__WORK INSTRUCTIONS__
The whole listing, exactly as given: write it out, leaving out each image.

[PROVIDED INFORMATION Boundary: Start]

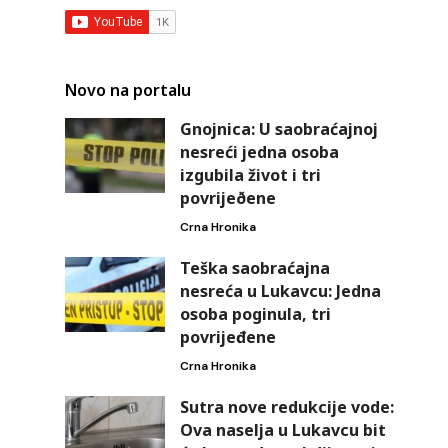
Novo na portalu
Gnojnica: U saobraćajnoj
nesreći jedna osoba
izgubila život i tri
povrijeðene
Crna Hronika
Teška saobraćajna
nesreća u Lukavcu: Jedna
osoba poginula, tri
povrijeđene
Crna Hronika
Sutra nove redukcije vode:
Ova naselja u Lukavcu bit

[PROVIDED INFORMATION Boundary: End]

__ANSWER BOX__
Novo na portalu
Gnojnica: U saobraćajnoj
nesreći jedna osoba
izgubila život i tri
povrijeðene
Crna Hronika
Teška saobraćajna
nesreća u Lukavcu: Jedna
osoba poginula, tri
povrijeđene
Crna Hronika
Sutra nove redukcije vode:
Ova naselja u Lukavcu bit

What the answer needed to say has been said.